Google wants to make it easier for other companies to safeguard their user's privacy. In a blog post, the tech giant announced today that it is releasing an open-source version of its differential privacy library. Differential privacy -- still a relatively new form of data science -- has been used by tech companies to mine large amounts of user data without violating individual privacy. In practice, the tool injects random noise into your personal data so it's impossible to tell individual users apart.
But such tools are difficult to build from scratch, as Google acknowledges. "Today, we're rolling out the open-source version of the differential privacy library that helps power some of Google's core products. To make the library easy for developers to use, we're focusing on features that can be particularly difficult to execute from scratch, like automatically calculating bounds on user contributions. It is now freely available to any organization or developer that wants to use it," wrote Google product manager Miguel Guevara.
Google has already announced several open-source privacy projects this year, including Private Join and Compute, which helps companies that work together encrypt their data. The company also released TensorFlowPrivacy, a tool to help developers create machine learning models with privacy protections.

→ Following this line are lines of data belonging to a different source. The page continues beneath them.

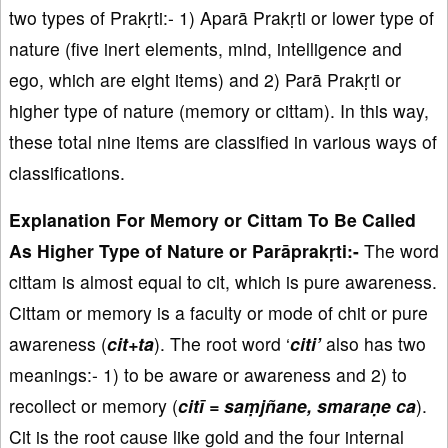
two types of Prakṛti:- 1) Aparā Prakṛti or lower type of
nature (five inert elements, mind, intelligence and
ego, which are eight items) and 2) Parā Prakṛti or
higher type of nature (memory or cittam). In this way,
these total nine items are classified in various ways of
classifications.
Explanation For Memory or Cittam To Be Called
As Higher Type of Nature or Parāprakṛti:-
The word
cittam is almost equal to cit, which is pure awareness.
Cittam or memory is a faculty or mode of chit or pure
awareness (
cit+ta
). The root word ‘
citi’
also has two
meanings:- 1) to be aware or awareness and 2) to
recollect or memory (
citī = saṃjñane, smaraṇe ca
).
Cit is the root cause like gold and the four internal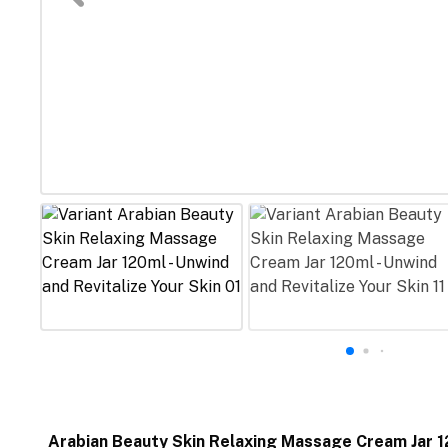
Arabian Beauty Skin Relaxing Massage Cream Jar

Google already uses differential privacy in many of its endeavors, like gauging how popular a specific restaurant's dish is on Google Maps or improving Google Fi. Apple uses the tool to obfuscate everything from your browsing history to your HealthKit data. Uber released a differential privacy tool in 2017 to limit how much data it can extract from its drivers. The idea is that by injecting random noise into everyone's personal data, companies can mine the information without tracking or other privacy violations.
Developers can access the open-source differential library on GitHub. Included among the tools in the library is a stochastic tester, which will help developers check their work and prevent mistakes.